Wir stimmen der Stellungnahme des 1. FC Köln zu den Vorfällen in jedem Wort zu. Wer bei FC-Spielen aktiv Gewalt sucht, bewegt sich außerhalb unserer Gemeinschaft. Auch das unsägliche „Abziehen“ von Fanartikeln und Fahnen gegnerischer Mannschaften geht aus unserer Sicht nicht und sollte unterbunden werden! Das dies die Positionen des Fan-Projekts sind, ist nicht neu. Leider sind wir immer wieder gezwungen, auch den Letzten erneut daran zu erinnern.

Was wir ein wenig bedauern, ist die selbstgerechte Sicht unserer Kollegen aus Mönchengladbach.

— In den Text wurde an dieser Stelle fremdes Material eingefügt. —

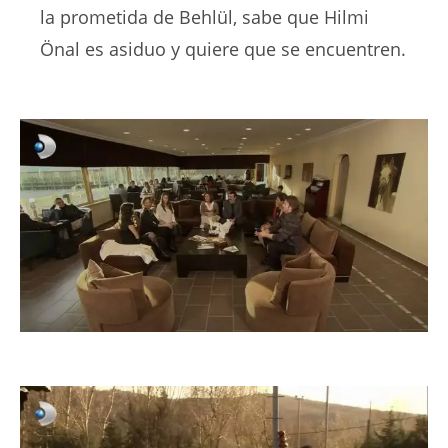
la prometida de Behlül, sabe que Hilmi
Önal es asiduo y quiere que se encuentren.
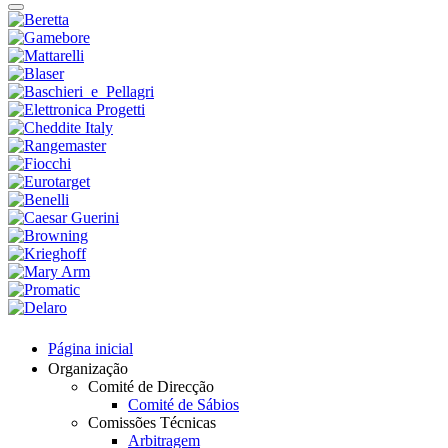
Página inicial
Organização
Comité de Direcção
Comité de Sábios
Comissões Técnicas
Arbitragem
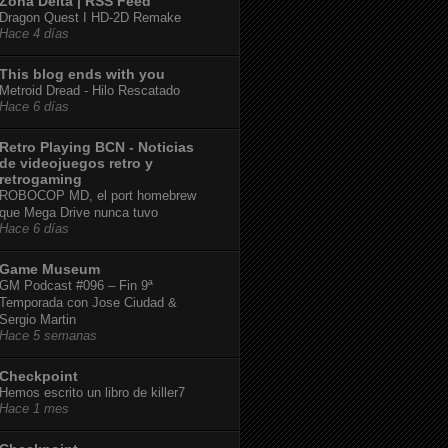
Zona Delta | RSS Feed
Dragon Quest I HD-2D Remake
Hace 4 días
This blog ends with you
Metroid Dread - Hilo Rescatado
Hace 6 días
Retro Playing BCN - Noticias
de videojuegos retro y
retrogaming
ROBOCOP MD, el port homebrew
que Mega Drive nunca tuvo
Hace 6 días
Game Museum
GM Podcast #096 – Fin 9ª
Temporada con Jose Ciudad &
Sergio Martin
Hace 5 semanas
Checkpoint
Hemos escrito un libro de killer7
Hace 1 mes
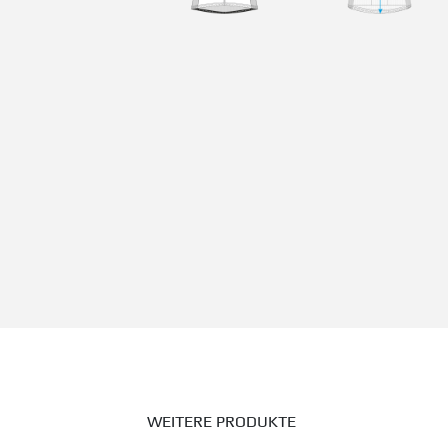
WEITERE PRODUKTE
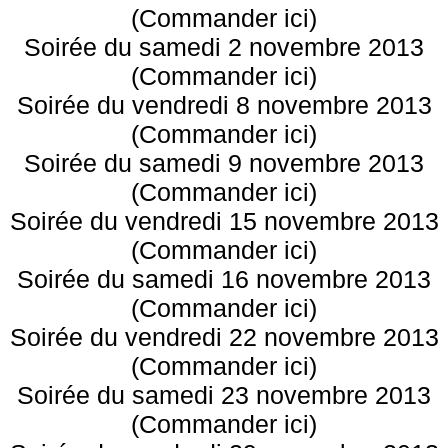
(Commander ici)
Soirée du samedi 2 novembre 2013
(Commander ici)
Soirée du vendredi 8 novembre 2013
(Commander ici)
Soirée du samedi 9 novembre 2013
(Commander ici)
Soirée du vendredi 15 novembre 2013
(Commander ici)
Soirée du samedi 16 novembre 2013
(Commander ici)
Soirée du vendredi 22 novembre 2013
(Commander ici)
Soirée du samedi 23 novembre 2013
(Commander ici)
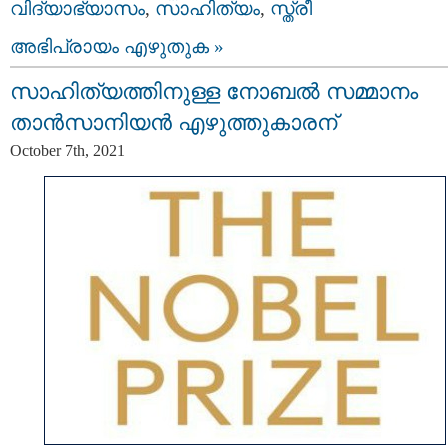
വിദ്യാഭ്യാസം
,
സാഹിത്യം
,
സ്ത്രീ
അഭിപ്രായം എഴുതുക »
സാഹിത്യത്തിനുള്ള നോബൽ സമ്മാനം
താൻസാനിയൻ എഴുത്തുകാരന്
October 7th, 2021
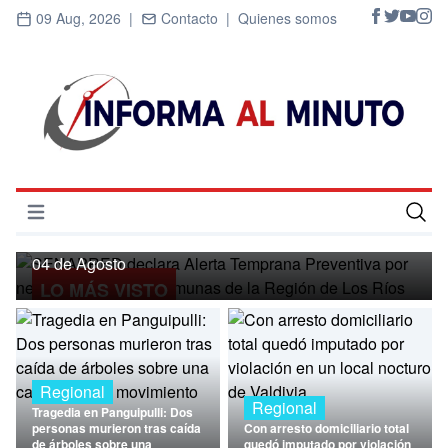
09 Aug, 2026 |
Contacto |
Quienes somos
Regional
SENAPRED declara Alerta Temprana
Preventiva por nevadas para ocho
Abrir menú
comunas de la Región de Los Ríos
Inicio
04 de Agosto
LO MÁS VISTO
Cultura
Deportes
Economía
Regional
Regional
Tragedia en Panguipulli: Dos
Entrevistas
personas murieron tras caída
Con arresto domiciliario total
de árboles sobre una
quedó imputado por violación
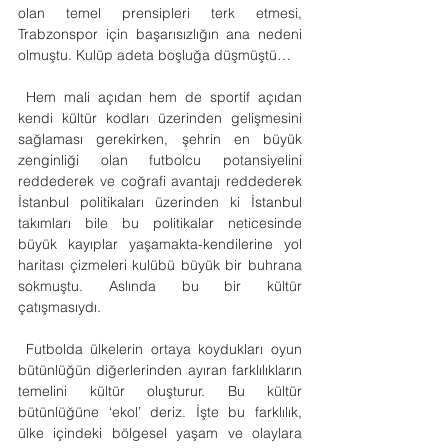
olan temel prensipleri terk etmesi, 
Trabzonspor için başarısızlığın ana nedeni 
olmuştu. Kulüp adeta boşluğa düşmüştü…
 Hem mali açıdan hem de sportif açıdan 
kendi kültür kodları üzerinden gelişmesini 
sağlaması gerekirken, şehrin en büyük 
zenginliği olan futbolcu potansiyelini 
reddederek ve coğrafi avantajı reddederek 
İstanbul politikaları üzerinden ki İstanbul 
takımları bile bu politikalar neticesinde 
büyük kayıplar yaşamakta-kendilerine yol 
haritası çizmeleri kulübü büyük bir buhrana 
sokmuştu. Aslında bu bir kültür 
çatışmasıydı. 
 Futbolda ülkelerin ortaya koydukları oyun 
bütünlüğün diğerlerinden ayıran farklılıkların 
temelini kültür oluşturur. Bu kültür 
bütünlüğüne ‘ekol’ deriz. İşte bu farklılık, 
ülke içindeki bölgesel yaşam ve olaylara 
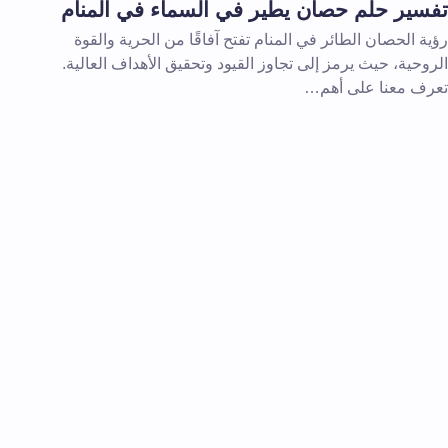
تفسير حلم حصان يطير في السماء في المنام
رؤية الحصان الطائر في المنام تفتح آفاقًا من الحرية والقوة
الروحية، حيث يرمز إلى تجاوز القيود وتحقيق الأهداف العالية.
تعرف معنا على أهم…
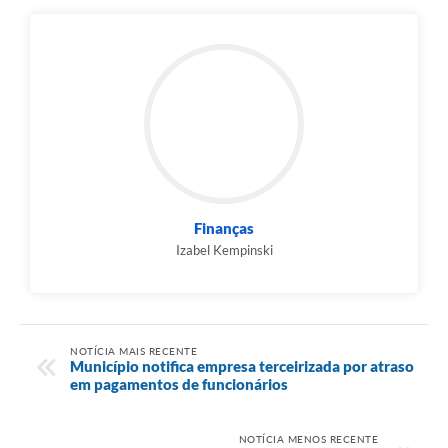
Finanças
Izabel Kempinski
NOTÍCIA MAIS RECENTE
Município notifica empresa terceirizada por atraso
em pagamentos de funcionários
NOTÍCIA MENOS RECENTE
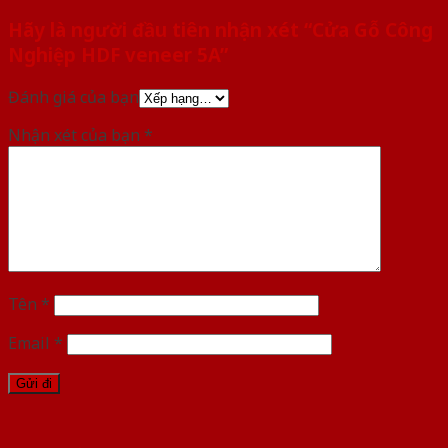
Hãy là người đầu tiên nhận xét “Cửa Gỗ Công
Nghiệp HDF veneer 5A”
Đánh giá của bạn
Nhận xét của bạn
*
Tên
*
Email
*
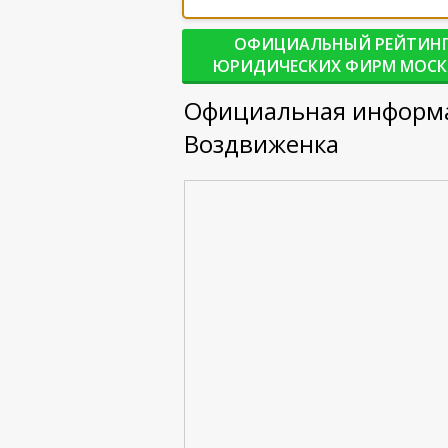
ОФИЦИАЛЬНЫЙ РЕЙТИН
ЮРИДИЧЕСКИХ ФИРМ МОС
Официальная информа
Воздвиженка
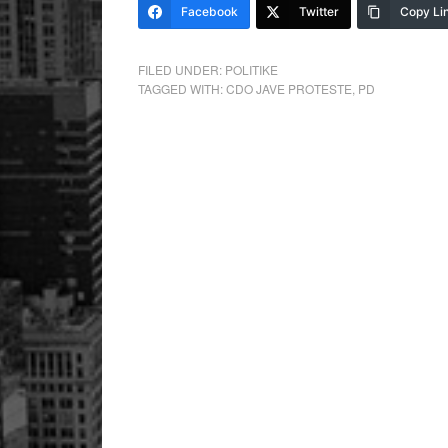
Facebook
Twitter
Copy Li
FILED UNDER:
POLITIKE
TAGGED WITH:
CDO JAVE PROTESTE
,
PD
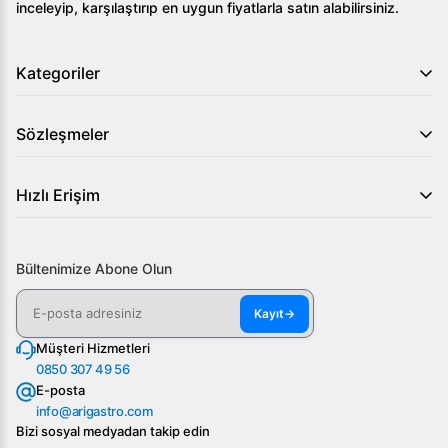
inceleyip, karşılaştırıp en uygun fiyatlarla satın alabilirsiniz.
Kategoriler
Sözleşmeler
Hızlı Erişim
Bültenimize Abone Olun
Kayıt
→
Müşteri Hizmetleri
0850 307 49 56
E-posta
info@arigastro.com
Bizi sosyal medyadan takip edin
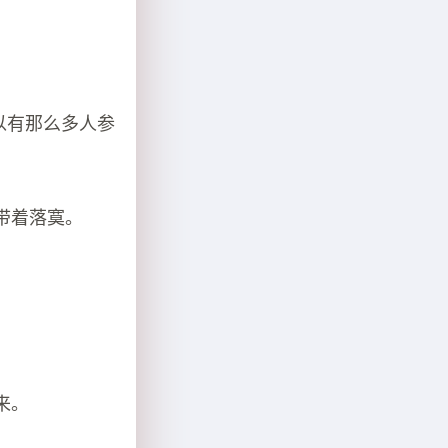
以有那么多人参
带着落寞。
来。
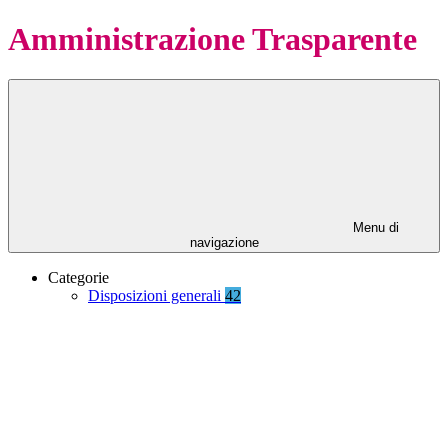
Amministrazione Trasparente
Menu di
navigazione
Categorie
Disposizioni generali
42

Hier wird das Verhalten der Südtribüne, insbesondere das Motiv der Tribünenchoreo angeprangert.

Natürlich mutet der abgerissene Fohlenkopf in der Kralle des Kölner Stadtadlers martialisch und provokant an. Aus unserer Sicht bleibt diese Darstellung allerdings absolut im Rahmen einer verbalen und visuellen Auseinandersetzung zwischen rivalisierenden Fans. Wir möchten gar nicht daran denken, was unserem Geißbock Hennes in Darstellungen und/oder Gesängen schon alles widerfahren ist … Wir haben dies stets mit der Fußballfans im Allgemeinen und Kölnern im Besonderen eigenen Portion Selbstironie und sportlich genommen. Dabei verweisen wir auch auf eine Choreo der Gladbacher im Jahr 2007.  Das Motiv zeigte damals das Logo der „Wilden Horde“ mit blutiger Kopfwunde und einen zerfetzten, blutigen Geißbock. Nicht schön, aber nicht persönlich genommen …

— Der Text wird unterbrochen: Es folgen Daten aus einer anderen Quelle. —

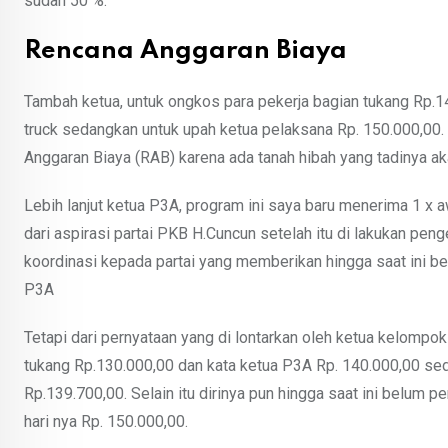
sudah 50 %.
Rencana Anggaran Biaya
Tambah ketua, untuk ongkos para pekerja bagian tukang Rp.140
truck sedangkan untuk upah ketua pelaksana Rp. 150.000,00
Anggaran Biaya (RAB) karena ada tanah hibah yang tadinya ak
Lebih lanjut ketua P3A, program ini saya baru menerima 1 x
dari aspirasi partai PKB H.Cuncun setelah itu di lakukan pen
koordinasi kepada partai yang memberikan hingga saat ini be
P3A
Tetapi dari pernyataan yang di lontarkan oleh ketua kelompo
tukang Rp.130.000,00 dan kata ketua P3A Rp. 140.000,00 sed
Rp.139.700,00. Selain itu dirinya pun hingga saat ini belum p
hari nya Rp. 150.000,00.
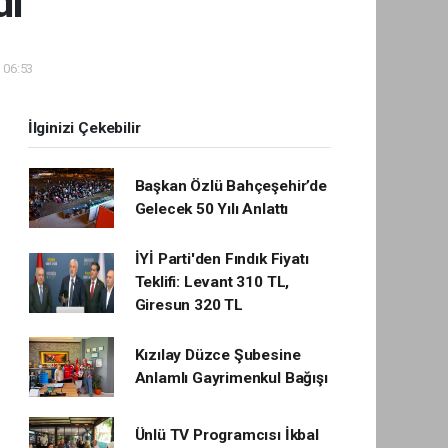
di
- 06:53
İlginizi Çekebilir
Başkan Özlü Bahçeşehir’de
Gelecek 50 Yılı Anlattı
İYİ Parti'den Fındık Fiyatı
Teklifi: Levant 310 TL,
Giresun 320 TL
Kızılay Düzce Şubesine
Anlamlı Gayrimenkul Bağışı
Ünlü TV Programcısı İkbal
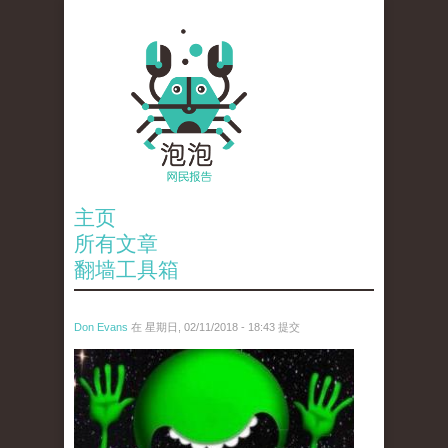
主页
所有文章
翻墙工具箱
Don Evans
在 星期日, 02/11/2018 - 18:43 提交
wechatimg1429.jpeg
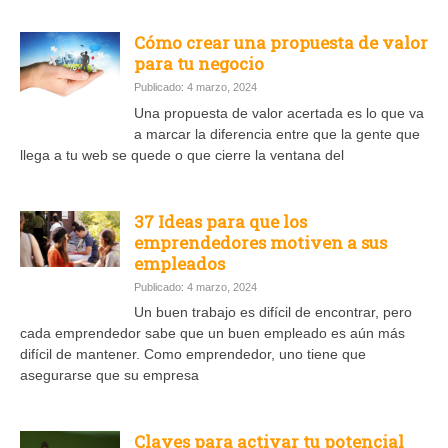
Cómo crear una propuesta de valor
para tu negocio
Publicado: 4 marzo, 2024
Una propuesta de valor acertada es lo que va
a marcar la diferencia entre que la gente que
llega a tu web se quede o que cierre la ventana del
37 Ideas para que los
emprendedores motiven a sus
empleados
Publicado: 4 marzo, 2024
Un buen trabajo es difícil de encontrar, pero
cada emprendedor sabe que un buen empleado es aún más
difícil de mantener. Como emprendedor, uno tiene que
asegurarse que su empresa
Claves para activar tu potencial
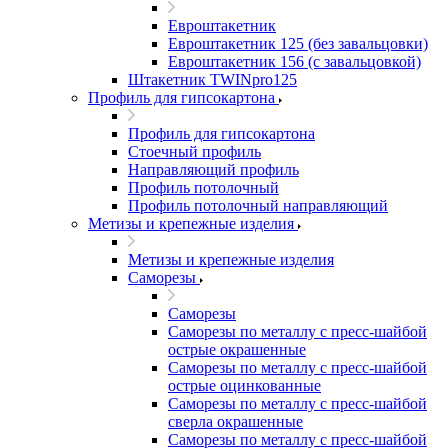
Евроштакетник
Евроштакетник 125 (без завальцовки)
Евроштакетник 156 (с завальцовкой)
Штакетник TWINpro125
Профиль для гипсокартона
Профиль для гипсокартона
Стоечный профиль
Направляющий профиль
Профиль потолочный
Профиль потолочный направляющий
Метизы и крепежные изделия
Метизы и крепежные изделия
Саморезы
Саморезы
Саморезы по металлу с пресс-шайбой
острые окрашенные
Саморезы по металлу с пресс-шайбой
острые оцинкованные
Саморезы по металлу с пресс-шайбой
сверла окрашенные
Саморезы по металлу с пресс-шайбой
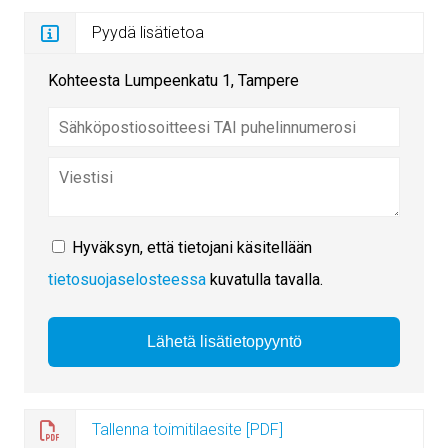
Pyydä lisätietoa
Kohteesta Lumpeenkatu 1, Tampere
Hyväksyn, että tietojani käsitellään
tietosuojaselosteessa
kuvatulla tavalla.
Tallenna toimitilaesite [PDF]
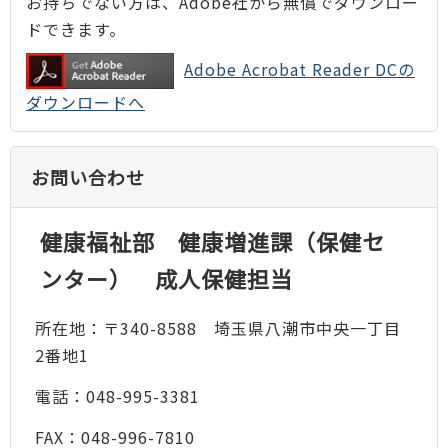
お持ちでない方は、Adobe社から無償でダウンロー
ドできます。
Adobe Acrobat Reader DCの
ダウンロードへ
お問い合わせ
健康福祉部 健康増進課（保健セ
ンター） 成人保健担当
所在地：〒340-8588 埼玉県八潮市中央一丁目
2番地1
電話：048-995-3381
FAX：048-996-7810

Wir möchten den Kollegen bei der Borussia empfehlen, angesichts des Angriffs einer Gruppe Gladbacher auf den Jahnwiesen (Zu diesem  Zeitpunkt trainierten dort übrigens die Kinder der Heinz-Flohe-Fußballschule!) und dem Überfall auf die Halle, in der die Choreo vorbereitet wurde, zunächst vor der eigenen Haustüre zu kehren, so wie wir es in Köln seit dem Abstieg 2012 intensiv tun.

In eigener Sache möchten wir unserem Gästefanbetreuer Reinhard gute Besserung wünschen. Er wurde vor dem Spiel von einer Glasflasche am Kopf getroffen und verletzt. Lieber Reinhard, wir hoffen, dass Du mit  einem Schrecken davongekommen bist und freuen uns, wenn Du beim nächsten Heimspiel mit Deiner gewohnt positiven Art wieder bei uns im Stadion bist.

In dem Sinne: Bleibt ordentlich! Am Mittwoch steht der Sport wieder im Vordergrund. Scream for our team!